▸ **Work to do**: Pick up the news report below on the Maricopa County election lawsuit and continue it from its last sentence.

▸ **Selected extract**:
******************************

But Spilsbury, in legal papers filed in Maricopa County Superior Court, said he sees something nefarious in all that.
He contends that the whole purpose was to create a "two-tiered treatment of the American voter," putting funds into "progressive strongholds" to turn out more voters. Other places, Spilsbury said, did not have the same opportunity.
"The strategy worked," he said.
Spilsbury said Democrat Joe Biden got more than 300,000 votes in Maricopa County than Hillary Clinton got in 2016. By contrast, he said, President Trump gained only about 150,000 votes.
"This type of disparate impact by government officials in Maricopa County clearly favored urban progressive voters, to the detriment of non-urban, non-progressive voters," Spilsbury charged.
And Spilsbury said that this was all part of an effort by private groups, along with state and local election officials, "to systematically eviscerate Arizona's election law" through plans to hide counting procedures and find ways to not count votes for the president.
Maricopa County Recorder Adrian Fontes said he could not comment on the litigation which actually names Gov. Doug Ducey and Secretary of State Katie Hobbs as defendants. But Fontes, who lost his bid for reelection, said if his county really were as liberal as Spilsbury suggests "I'd still have a job."

******************************

Recorded data
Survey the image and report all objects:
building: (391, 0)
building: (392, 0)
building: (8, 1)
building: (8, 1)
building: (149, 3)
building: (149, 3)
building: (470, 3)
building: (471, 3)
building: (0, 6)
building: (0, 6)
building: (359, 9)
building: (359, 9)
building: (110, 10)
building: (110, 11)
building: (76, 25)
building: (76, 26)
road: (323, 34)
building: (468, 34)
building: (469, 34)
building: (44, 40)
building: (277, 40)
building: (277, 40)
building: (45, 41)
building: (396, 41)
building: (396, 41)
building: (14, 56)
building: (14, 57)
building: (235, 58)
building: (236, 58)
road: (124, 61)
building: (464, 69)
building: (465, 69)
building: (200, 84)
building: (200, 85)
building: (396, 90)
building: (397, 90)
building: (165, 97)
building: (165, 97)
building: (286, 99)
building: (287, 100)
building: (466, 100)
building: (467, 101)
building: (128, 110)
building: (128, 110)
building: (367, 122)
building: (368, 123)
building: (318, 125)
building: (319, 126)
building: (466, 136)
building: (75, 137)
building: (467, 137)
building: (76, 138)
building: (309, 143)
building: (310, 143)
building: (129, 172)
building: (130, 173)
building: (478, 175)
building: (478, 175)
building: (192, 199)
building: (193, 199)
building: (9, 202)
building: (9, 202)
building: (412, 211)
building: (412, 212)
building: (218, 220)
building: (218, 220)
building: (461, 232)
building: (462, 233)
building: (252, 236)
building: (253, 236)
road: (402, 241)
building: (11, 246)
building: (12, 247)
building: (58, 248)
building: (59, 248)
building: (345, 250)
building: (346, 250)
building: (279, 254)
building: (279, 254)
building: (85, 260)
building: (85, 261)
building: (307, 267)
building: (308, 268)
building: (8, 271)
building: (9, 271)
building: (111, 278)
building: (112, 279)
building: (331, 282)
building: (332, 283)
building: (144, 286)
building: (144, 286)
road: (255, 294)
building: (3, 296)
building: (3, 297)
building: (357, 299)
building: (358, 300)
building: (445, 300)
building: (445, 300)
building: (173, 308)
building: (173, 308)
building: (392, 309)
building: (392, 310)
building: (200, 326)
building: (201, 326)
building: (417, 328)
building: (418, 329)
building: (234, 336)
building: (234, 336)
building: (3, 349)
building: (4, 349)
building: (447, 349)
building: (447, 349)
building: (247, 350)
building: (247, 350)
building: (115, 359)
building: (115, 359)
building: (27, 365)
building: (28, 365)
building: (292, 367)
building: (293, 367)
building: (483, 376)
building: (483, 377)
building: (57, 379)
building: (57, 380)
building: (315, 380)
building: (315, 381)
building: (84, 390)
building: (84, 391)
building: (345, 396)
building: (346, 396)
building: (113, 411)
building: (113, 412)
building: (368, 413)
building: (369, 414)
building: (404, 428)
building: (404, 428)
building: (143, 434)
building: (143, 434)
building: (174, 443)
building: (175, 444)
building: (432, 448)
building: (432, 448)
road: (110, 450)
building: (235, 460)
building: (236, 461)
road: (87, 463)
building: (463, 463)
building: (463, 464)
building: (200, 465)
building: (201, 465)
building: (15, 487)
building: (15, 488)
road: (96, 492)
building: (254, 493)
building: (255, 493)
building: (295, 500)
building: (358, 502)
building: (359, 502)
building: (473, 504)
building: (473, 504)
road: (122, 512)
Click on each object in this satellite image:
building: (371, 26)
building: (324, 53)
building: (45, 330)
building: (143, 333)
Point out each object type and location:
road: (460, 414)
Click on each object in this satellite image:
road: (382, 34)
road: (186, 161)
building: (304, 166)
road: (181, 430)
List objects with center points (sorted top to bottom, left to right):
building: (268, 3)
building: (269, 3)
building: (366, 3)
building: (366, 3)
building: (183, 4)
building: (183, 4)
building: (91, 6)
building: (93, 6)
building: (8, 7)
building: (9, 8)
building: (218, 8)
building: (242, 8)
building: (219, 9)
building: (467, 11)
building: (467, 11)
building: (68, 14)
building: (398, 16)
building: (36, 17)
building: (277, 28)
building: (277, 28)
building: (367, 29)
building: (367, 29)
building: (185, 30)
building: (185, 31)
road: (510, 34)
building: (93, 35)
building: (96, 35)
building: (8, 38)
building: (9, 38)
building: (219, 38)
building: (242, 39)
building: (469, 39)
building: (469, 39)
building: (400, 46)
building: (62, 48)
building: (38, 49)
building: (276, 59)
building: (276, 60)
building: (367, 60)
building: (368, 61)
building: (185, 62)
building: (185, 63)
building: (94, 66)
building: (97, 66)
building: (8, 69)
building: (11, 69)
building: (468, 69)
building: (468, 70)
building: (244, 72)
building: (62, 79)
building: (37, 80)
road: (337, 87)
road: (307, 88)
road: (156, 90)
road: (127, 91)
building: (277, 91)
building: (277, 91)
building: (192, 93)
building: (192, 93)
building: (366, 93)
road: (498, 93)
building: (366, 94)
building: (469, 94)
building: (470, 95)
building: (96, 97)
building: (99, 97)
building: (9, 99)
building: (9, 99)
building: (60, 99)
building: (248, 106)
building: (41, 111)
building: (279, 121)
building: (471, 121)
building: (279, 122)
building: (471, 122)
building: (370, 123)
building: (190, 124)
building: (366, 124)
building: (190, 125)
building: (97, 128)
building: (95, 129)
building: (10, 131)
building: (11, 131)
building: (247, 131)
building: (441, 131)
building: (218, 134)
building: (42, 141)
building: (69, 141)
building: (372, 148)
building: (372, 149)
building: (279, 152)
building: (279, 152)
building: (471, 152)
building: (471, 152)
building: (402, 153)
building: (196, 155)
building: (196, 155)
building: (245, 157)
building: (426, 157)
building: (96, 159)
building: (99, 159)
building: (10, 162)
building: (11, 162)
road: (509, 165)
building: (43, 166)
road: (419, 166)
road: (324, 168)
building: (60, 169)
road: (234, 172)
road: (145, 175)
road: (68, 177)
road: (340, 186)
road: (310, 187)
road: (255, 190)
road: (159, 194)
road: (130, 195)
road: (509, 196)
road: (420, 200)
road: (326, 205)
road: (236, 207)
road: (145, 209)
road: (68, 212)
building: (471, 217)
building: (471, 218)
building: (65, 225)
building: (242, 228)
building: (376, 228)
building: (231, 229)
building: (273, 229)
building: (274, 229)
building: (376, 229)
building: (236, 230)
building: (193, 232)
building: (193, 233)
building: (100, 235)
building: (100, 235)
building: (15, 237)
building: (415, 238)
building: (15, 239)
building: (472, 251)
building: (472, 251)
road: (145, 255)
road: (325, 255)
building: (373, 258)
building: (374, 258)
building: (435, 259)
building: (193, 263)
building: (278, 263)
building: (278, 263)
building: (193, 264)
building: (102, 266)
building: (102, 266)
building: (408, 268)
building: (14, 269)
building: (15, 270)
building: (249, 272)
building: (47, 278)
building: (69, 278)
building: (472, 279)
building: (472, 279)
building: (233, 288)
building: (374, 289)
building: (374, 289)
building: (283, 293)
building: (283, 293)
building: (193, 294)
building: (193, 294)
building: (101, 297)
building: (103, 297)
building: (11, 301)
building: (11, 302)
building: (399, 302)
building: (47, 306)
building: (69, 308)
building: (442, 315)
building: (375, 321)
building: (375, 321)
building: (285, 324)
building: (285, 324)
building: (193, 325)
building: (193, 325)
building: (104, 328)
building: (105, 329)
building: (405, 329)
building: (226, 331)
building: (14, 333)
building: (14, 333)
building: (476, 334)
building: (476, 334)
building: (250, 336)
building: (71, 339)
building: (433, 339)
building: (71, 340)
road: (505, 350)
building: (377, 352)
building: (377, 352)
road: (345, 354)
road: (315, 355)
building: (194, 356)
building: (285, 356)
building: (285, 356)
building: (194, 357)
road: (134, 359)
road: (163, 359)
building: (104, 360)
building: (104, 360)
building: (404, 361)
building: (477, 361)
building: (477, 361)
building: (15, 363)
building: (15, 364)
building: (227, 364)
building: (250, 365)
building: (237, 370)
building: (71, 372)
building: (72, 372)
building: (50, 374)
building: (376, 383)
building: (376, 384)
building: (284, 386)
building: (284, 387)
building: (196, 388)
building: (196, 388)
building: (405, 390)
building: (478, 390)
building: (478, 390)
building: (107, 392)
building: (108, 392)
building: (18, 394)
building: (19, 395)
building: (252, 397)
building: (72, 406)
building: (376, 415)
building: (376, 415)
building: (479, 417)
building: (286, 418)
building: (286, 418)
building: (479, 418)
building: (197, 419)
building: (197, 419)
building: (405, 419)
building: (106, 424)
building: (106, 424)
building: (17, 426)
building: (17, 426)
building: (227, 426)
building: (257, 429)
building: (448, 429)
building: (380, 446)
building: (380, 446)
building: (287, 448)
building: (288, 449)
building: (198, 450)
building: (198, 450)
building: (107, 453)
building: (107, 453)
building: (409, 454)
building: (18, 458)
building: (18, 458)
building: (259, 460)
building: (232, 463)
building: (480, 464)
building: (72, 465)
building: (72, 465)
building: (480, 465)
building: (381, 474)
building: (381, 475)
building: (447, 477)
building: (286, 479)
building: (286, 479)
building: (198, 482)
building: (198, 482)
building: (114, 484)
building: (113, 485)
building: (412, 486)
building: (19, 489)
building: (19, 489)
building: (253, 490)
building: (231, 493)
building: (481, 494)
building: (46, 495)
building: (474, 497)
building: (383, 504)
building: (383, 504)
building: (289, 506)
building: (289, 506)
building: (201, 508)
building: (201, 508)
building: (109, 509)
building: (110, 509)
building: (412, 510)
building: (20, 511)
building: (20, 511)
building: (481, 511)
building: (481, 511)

******************************

▸ **Task response**:
And it wasn't just Maricopa County that got grants. The organization says it also provided funds to Apache, Coconino, Graham, La Paz, Navajo, Pima, Pinal and Yuma counties in Arizona, with more than 2,500 recipients across the country.
The new filing comes as U.S. District Court Judge Diane Humetewa is set to hear arguments Tuesday in her court making separate claims about why she should order the election results voided.
Much of that case is based on the contention that the Dominion Software voting machines were deliberately set up in a way to deliver votes for Biden. And there also are claims, repeated in Spilsbury's state court complaint, that hundreds of thousands of early ballots were sent to people who never requested them.
And the Arizona Supreme Court is separately reviewing a bid by state GOP Chair Kelli Ward to overturn a ruling last week by Maricopa County Superior Court Judge John Hannah throwing out her lawsuit based on different theories about why the election results are unreliable.
One thing the judges in all the cases need to consider is how quickly they need to act.
Federal law says all election challenges are supposed to be resolved by Tuesday. But Jack Wilenchik, who is representing Ward, told the Supreme Court on Monday to ignore the deadline as an unconstitutional infringement on the rights of states to decide their own election matters.
As a practical matter, though, not everything will be resolved by the end of the day on Tuesday: Maricopa County Superior Court Judge David Palmer has scheduled a Wednesday hearing on the newest lawsuit, the one filed by Spilsbury with the allegations about Zuckerberg.
More problematic for challengers is that the electors chosen by voters — the ones pledged to Biden — are supposed to cast their ballots this coming Monday.
Each of the three pending lawsuits seeks a court order to prevent that from happening, at least until the legal issues are resolved, if not permanently, a move that could allow the Republican-controlled legislature to decide who gets Arizona's 11 electoral votes. There is no guarantee that any judge will agree to that.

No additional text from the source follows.